April-May 2008—Volume 28, No. 2

CAN'T WAIT FOR '08!
Gearing Up for the 2008 White House Run

Soon, we’ll know who the candidates will be on the 2008 Presidential ballot. While much jockeying remains between now and then, the importance of this election can’t be emphasized enough. America’s working families have been squeezed for the past seven years, as health care, good wages, secure pension plans and a promise of the American dream have been eroding by a White House that sits hand in hand with big business.

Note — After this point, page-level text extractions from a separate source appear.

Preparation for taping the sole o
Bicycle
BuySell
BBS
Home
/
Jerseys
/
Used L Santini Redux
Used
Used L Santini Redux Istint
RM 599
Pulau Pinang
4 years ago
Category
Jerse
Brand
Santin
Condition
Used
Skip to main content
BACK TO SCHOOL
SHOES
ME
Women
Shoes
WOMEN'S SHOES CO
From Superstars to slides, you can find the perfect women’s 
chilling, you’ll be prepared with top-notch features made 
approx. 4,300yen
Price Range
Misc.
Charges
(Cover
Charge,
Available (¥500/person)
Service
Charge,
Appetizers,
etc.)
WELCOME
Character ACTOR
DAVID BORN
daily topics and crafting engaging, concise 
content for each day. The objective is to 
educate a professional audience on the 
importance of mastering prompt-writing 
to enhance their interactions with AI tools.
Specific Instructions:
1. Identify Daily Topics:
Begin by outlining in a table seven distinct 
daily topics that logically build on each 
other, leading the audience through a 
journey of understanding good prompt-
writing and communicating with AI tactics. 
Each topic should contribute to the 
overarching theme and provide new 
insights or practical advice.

LUPAIn a time while working families have suffered, the big boys at the board tables have been raking it in. In the past six years, CEO wages have climbed 209% according to a recent MSN report. Of course few are making out as good as the oil companies these days. Since January of this year a gallon of unleaded gas is up 43%, while hourly wages are up 2% - before the adjustment for inflation. According to the Bureau of Labor Statistics, families with incomes of around $35,000 spend about 5% of their income on gas for the car, while those making $250,000 spend about 1% of their income on gasoline. Shared sacrifice at the pump is a myth, for the working class is paying more in comparative terms of their income.

There are still those who bewail the fact that gasoline prices in Europe are still higher than ours. This is true, but when you factor in that gasoline prices in Europe help cover the cost of their universal health care and the cost of higher education, it isn’t quite the same. In the United States, subsides and tax breaks help secure these ridiculous profits the oil companies have tucked away. Recently a friend of mine pointed out that almost $1.00 of the cost of gasoline is taxes, but you have to remember that President Bush’s energy plan slashed taxes the oil companies pay. These taxes on gasoline are paid by the consumer – not the oil companies. So, they get tax breaks on their income while we see increases in taxes at the pump.

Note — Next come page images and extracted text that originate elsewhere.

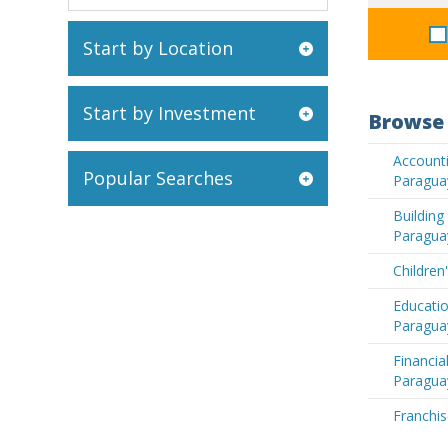
Start by Location
Start by Investment
Browse 
Accounti
Popular Searches
Paragua
Buildin
Paragua
Children
Educatio
Paragua
Financia
Paragua
Franchis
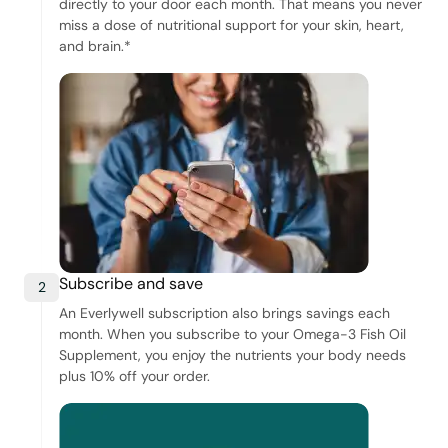
directly to your door each month. That means you never
miss a dose of nutritional support for your skin, heart,
and brain.*
Subscribe and save
2
An Everlywell subscription also brings savings each
month. When you subscribe to your Omega-3 Fish Oil
Supplement, you enjoy the nutrients your body needs
plus 10% off your order.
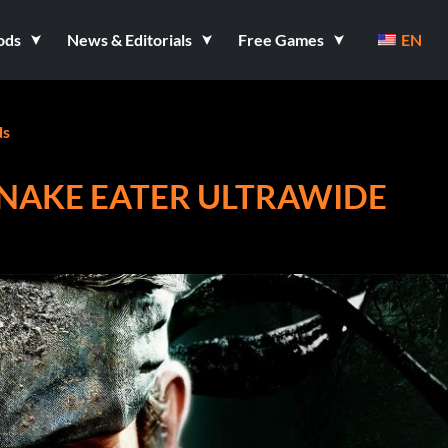
ods
News & Editorials
Free Games
EN
s
SNAKE EATER ULTRAWIDE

In the 1970s, 10% of lower income families shifted to a higher tax bracket. In the 1980s that statistic was cut to 5%, held steady in the 1990s and saw a reversal since 2000. While the percentage of higher income families have held steady, the percentage of lower income families have grown as the middle category has reduced. This is further proof that the trickles down policies of the Reagan and Bush administrations have been failures. When tax breaks are levied to those at the top, the extra cash doesn’t trickle down. These reductions in federal income taxes have simply resulted in lower tax subsidies to state and local governments who are forced to raise sales tax to make up the difference. Sales tax is essentially a usage tax, so those who are forced to live off of their income end up shouldering a greater burden of the tax code, while those who sock their earnings away or invest in commercial enterprise once again benefit from capital gains tax cuts and see further reductions in their taxes.

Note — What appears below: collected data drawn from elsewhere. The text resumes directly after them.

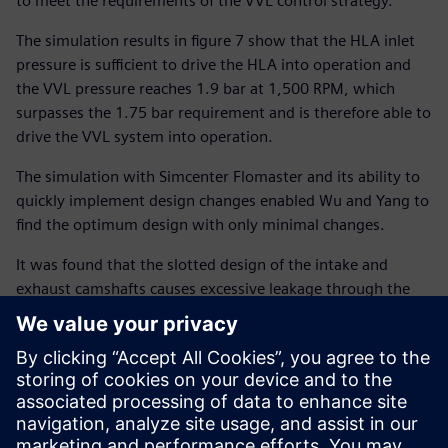
to meet the requirements of the VVL control strategy.
The simulation results in figure 7 show that the HLA inlet
pressure is sufficient to drive the HLA into operation and
the VVL pressure reaches 1.9 bar at 1,500 RPM, which
surpasses the 1.75 bar requirement and is therefore able to
drive the VVL system into operation.
The simulation with Simcenter Flomaster and its ability to
quickly implement design changes enabled Wu and Yang to
find the optimum design with only minimal changes.
It was found that the slotted design of the intake and
exhaust camshafts causes excessive leakage through the
bearing clearance and that changing the slot to a bore
bearing reduced the reliance on an oil pump. It also
showed that an external oil passage with an elongated
design causes a high-pressure loss for high flow rates. With
some adjustments of the system such as the PCJ spray
pressure, the adoption of an electronically controlled VVT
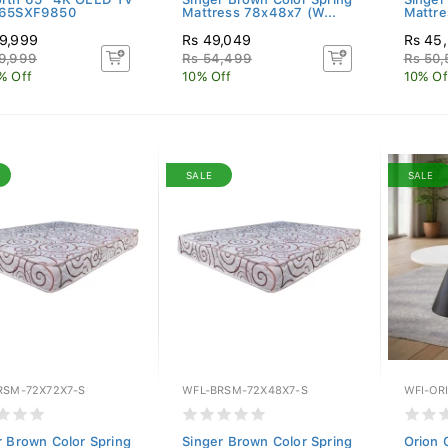
Y65SXF9850
Mattress 78x48x7 (W...
Mattre
9,999
Rs 49,049
Rs 45
9,999
Rs 54,499
Rs 50
% Off
10% Off
10% Of
SALE
SALE
RSM-72X72X7-S
WFL-BRSM-72X48X7-S
WFI-OR
r Brown Color Spring
Singer Brown Color Spring
Orion 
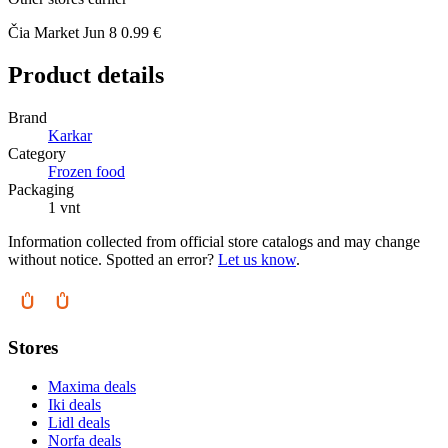
Čia Market
Jun 8
0.99 €
Product details
Brand
Karkar
Category
Frozen food
Packaging
1 vnt
Information collected from official store catalogs and may change
without notice. Spotted an error?
Let us know
.
Stores
Maxima deals
Iki deals
Lidl deals
Norfa deals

This has helped to contribute to a 2.6% reduction in real income between the years of 2000 and 2005, adding up to a reduction of about $1900 per year. This equates to a reduction of $9500 over the course of time that comes out of grocery stories, clothing stores, car dealers and etc. When this happens the economy feels the impact through the reduction of expendable income and people lose their jobs. As real wages drop, the necessity of credit spending increases. Many working class families have resulted to credit card debt to simply make ends meet. During the Republicans time of control, legislation has been passed raised the limit on the percentage rate that credit card companies can charge, along with a change to the bankruptcy code that eliminates a person’s ability to get out of their credit card debt in a person bankruptcy. A final point on this issue must be made that the number one corporate sponsor to President Bush’s 2004 reelection bid was credit card mogul MBNA America.

For the fifth year in a row, the number of Americans without health care continued to climb. From 2000 to 2005, the number of uninsured Americans grew by 1.7% or 7,000,000 individuals. The greatest surge in these numbers occurred where employer provided health care was lost. The stagnate labor market, complicated by the addition of these new short sighted trade deals, helped push more and more families to the rolls of the uninsured. Individuals in the lowest 20% income bracket were the most likely to be uninsured, and were probably those who needed it the most due to the fact they can least afford preventative health maintenance.

These are just a few of the issues that voters must consider when going to the polls. For far too long working class Americans have allowed misinformation and lies to distract them from the real issues they face. This election is vital to the survival of working class families and it should be approached from this perspective. Labor communicators are committed to educating our membership, and working class Americans in general, on the issues that will determine this election. The American Dream shouldn’t be limited to the top 1% on the income bracket, but should stand true for every citizen. As the great Dr. Martin Luther King, Jr. stated the time has come “for American to live up to the meaning of its creed that all men are created equal.” Hopefully, the 2008 presidential race will be a step toward fulfilling the dream of Dr. King and countless working class Americans.